**QUOTED PASSAGE:**
☆ ☆ ☆
The Hard Corps is a 2006 American action film directed by Sheldon Lettich, written by Lettich and George Saunders, and released by Sony Pictures Home Entertainment. It stars Jean-Claude Van Damme with a supporting cast of Raz Adoti, Vivica A. Fox and Peter James Bryant. It is the fourth collaboration between Van Damme and director Sheldon Lettich. The film was released direct-to-DVD in the United States on August 15, 2006.

==Plot==
Phillip Sauvage (Jean-Claude Van Damme) is an American soldier recovering from Post-Traumatic Stress Disorder caused by his time in Iraq and Afghanistan in a VA hospital. The release of notorious rap mogul Terrell Singletery (Viv Leacock) from prison has caused Wayne Barclay's (Raz Adoti) worried older sister and manager Tamara (Vivica A. Fox) to hire increased security. Wayne, a retired heavyweight champion turned businessman and community leader, is apparently a target of Terrell's who's known to issue hits on his enemies. A member of Wayne's staff named Mullins served with Clarence Bowden (Julian D. Christopher) in the Army and brings him in on the security detail; he, in turn, brings Sauvage, whom he mentored in the Army as well.
☆ ☆ ☆
(Recorded data)

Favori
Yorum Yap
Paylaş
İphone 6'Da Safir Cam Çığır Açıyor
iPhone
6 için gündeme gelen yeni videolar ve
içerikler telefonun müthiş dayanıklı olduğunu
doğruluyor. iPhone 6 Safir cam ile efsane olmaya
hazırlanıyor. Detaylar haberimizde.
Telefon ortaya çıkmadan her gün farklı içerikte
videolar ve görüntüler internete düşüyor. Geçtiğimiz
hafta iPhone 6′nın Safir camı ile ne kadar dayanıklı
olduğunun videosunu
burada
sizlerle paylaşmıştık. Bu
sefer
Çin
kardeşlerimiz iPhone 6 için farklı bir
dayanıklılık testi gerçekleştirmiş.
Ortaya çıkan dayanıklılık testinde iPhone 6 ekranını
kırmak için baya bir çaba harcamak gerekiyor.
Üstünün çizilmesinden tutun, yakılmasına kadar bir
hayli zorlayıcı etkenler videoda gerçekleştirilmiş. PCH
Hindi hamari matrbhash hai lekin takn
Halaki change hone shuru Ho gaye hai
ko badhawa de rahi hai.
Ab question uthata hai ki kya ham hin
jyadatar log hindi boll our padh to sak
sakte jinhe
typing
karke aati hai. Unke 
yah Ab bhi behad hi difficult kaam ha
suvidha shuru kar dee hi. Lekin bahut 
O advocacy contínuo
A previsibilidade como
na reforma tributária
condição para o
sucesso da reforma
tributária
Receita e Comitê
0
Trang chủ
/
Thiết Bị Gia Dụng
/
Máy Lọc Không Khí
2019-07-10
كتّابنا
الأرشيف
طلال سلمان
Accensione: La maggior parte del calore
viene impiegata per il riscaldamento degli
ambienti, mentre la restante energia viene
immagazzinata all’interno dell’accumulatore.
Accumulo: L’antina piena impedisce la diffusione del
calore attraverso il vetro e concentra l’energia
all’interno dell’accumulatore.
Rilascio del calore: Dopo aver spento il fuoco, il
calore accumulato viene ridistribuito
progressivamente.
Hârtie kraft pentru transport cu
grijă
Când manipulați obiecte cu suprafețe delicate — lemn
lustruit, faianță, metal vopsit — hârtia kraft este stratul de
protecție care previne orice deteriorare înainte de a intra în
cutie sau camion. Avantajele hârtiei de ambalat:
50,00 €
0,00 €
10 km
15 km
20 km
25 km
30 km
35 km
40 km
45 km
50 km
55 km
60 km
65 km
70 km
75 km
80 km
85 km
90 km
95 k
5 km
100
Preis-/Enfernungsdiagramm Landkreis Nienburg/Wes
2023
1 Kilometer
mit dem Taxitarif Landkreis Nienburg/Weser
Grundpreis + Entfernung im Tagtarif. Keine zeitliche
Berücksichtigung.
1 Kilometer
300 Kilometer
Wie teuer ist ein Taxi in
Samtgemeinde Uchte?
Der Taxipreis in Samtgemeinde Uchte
☆ ☆ ☆
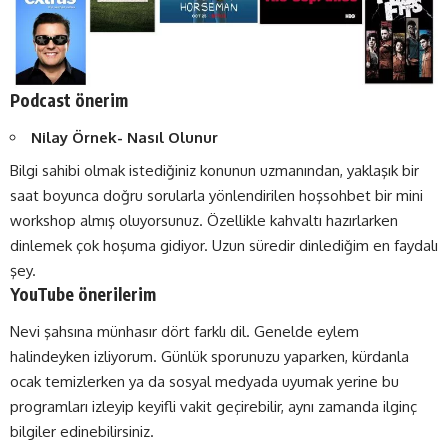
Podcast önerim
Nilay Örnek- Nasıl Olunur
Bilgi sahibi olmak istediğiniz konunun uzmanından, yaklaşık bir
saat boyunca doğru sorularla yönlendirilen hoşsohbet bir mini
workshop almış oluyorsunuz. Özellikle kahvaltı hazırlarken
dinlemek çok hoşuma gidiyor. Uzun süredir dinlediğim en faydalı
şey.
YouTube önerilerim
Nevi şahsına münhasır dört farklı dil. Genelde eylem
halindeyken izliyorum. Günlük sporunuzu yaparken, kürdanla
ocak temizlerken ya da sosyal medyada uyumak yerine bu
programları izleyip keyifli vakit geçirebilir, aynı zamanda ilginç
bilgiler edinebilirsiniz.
☆ ☆ ☆
**INSTRUCTIONS FOR THE TASK:**
Continue the plot summary of The Hard Corps film, picking up after its last sentence.

**EXERCISE ANSWER:**
During their first gig doing security outside a club, Terrell sends a hit squad for Wayne. Clarence is killed and Sauvage arrested for possession of an automatic weapon. After bailing him out, Tamara moves him into Wayne's guest house and hires him as head of security. Sauvage insists on bringing in his own colleagues for the security team, but Wayne forces him to train members of his boxing gym. Sauvage brings on fellow veteran Sergeant Casey Bledsoe (Mark Griffin) to train the recruits. Tamara is apparently smitten by Sauvage, who shows little interest, but her advances worry Wayne, who is informed by Detective Teague that Sauvage is actually an unstable killer who massacred children in Iraq.

Terrell sends another hit squad to stake out Wayne's girlfriend's place (Lydia) to try to hit him again; Wayne tries to sneak out to see her because Tamara does not approve. Sauvage catches him and insists on going with him. While Sauvage inspects an alley, Kujo (another bodyguard with them) sees the hit squad. After a struggle, Wayne's men manage to subdue the hit squad and leave them for the police.

The next day, Sauvage tries to dissuade Wayne from giving a speech at a sports complex opening, but he becomes angry with Sauvage's restrictions. When they see a suspicious man in the crowd, Sauvage orders the new guards to take him down, causing a riot. The man was only reaching for his cell phone and Wayne is embarrassed by the bad press. Sauvage quits and insists on fighting Wayne to prove his methods are sound. Tamara storms off and Sauvage sends Jesse, a female guard, with her.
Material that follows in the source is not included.